Magic 105 FM

Northern Ireland;
- Broadcast area: Northern Ireland
- Frequency: 105.1 MHz

Programming
- Format: Adult Contemporary

Ownership
- Owner: Magic Productions

History
- First air date: March 1999

Links
- Website: www.magic105.net

= Magic 105 (Northern Ireland) =

Magic 105 was a pirate "border blaster" radio station broadcasting to Northern Ireland from the Republic of Ireland. It operated from 1999 to 2007.

The station format was "Hot Adult Contemporary" (Hot AC) and only played songs from the 1970s and 1980s. The exception to this rule was during its "Afterhours" show (9pm-midnight) when a mixture of classic love songs and modern chill-out tunes were played.

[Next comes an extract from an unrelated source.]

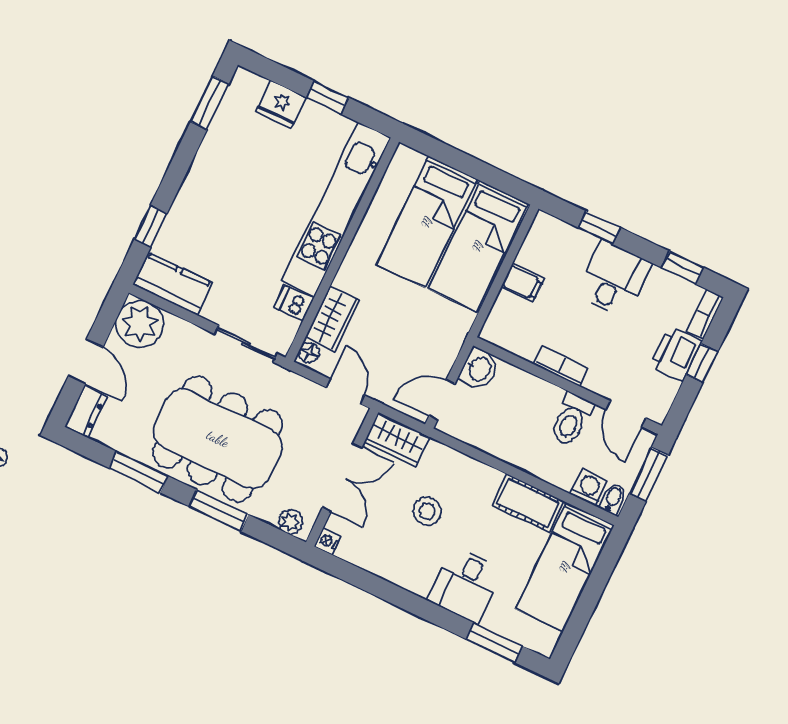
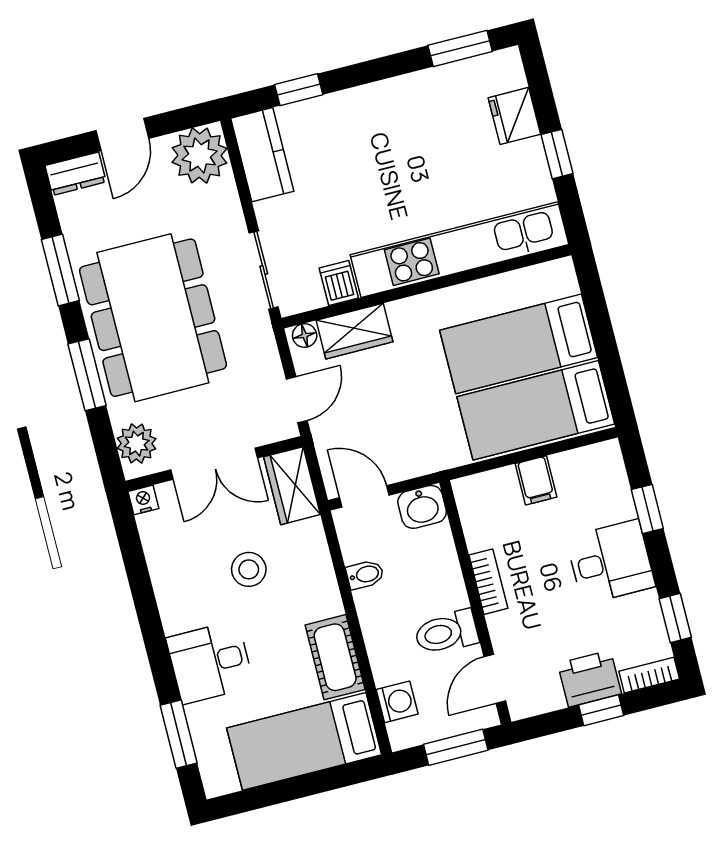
bidet: (613, 499) -> (365, 575), moved
plant: (291, 522) -> (137, 444), width x1.38, depth x1.38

From a transmission site in County Monaghan, Magic 105 broadcast across the border into Northern Ireland. The original transmitter and mast was located at "Alien Mountain", so called due to alleged UFO activity. The real name of the area is known as Greagh, approx 2 miles northwest of Carrickroe, County Monaghan. Due to the remote location of the Alien Mountain transmission site, a satellite ADSL service was used to maintain the automation computer's playlists and provide a live streaming facility for presenters to present live shows from various locations.

The station had links with other border stations such as: Energy 106, Galaxy 107 and Storm 106.

The last broadcast from Magic 105 was on 11 May 2007 when the station's transmitter was seized by ComReg from Bragan Mountain, close to the original Greagh site.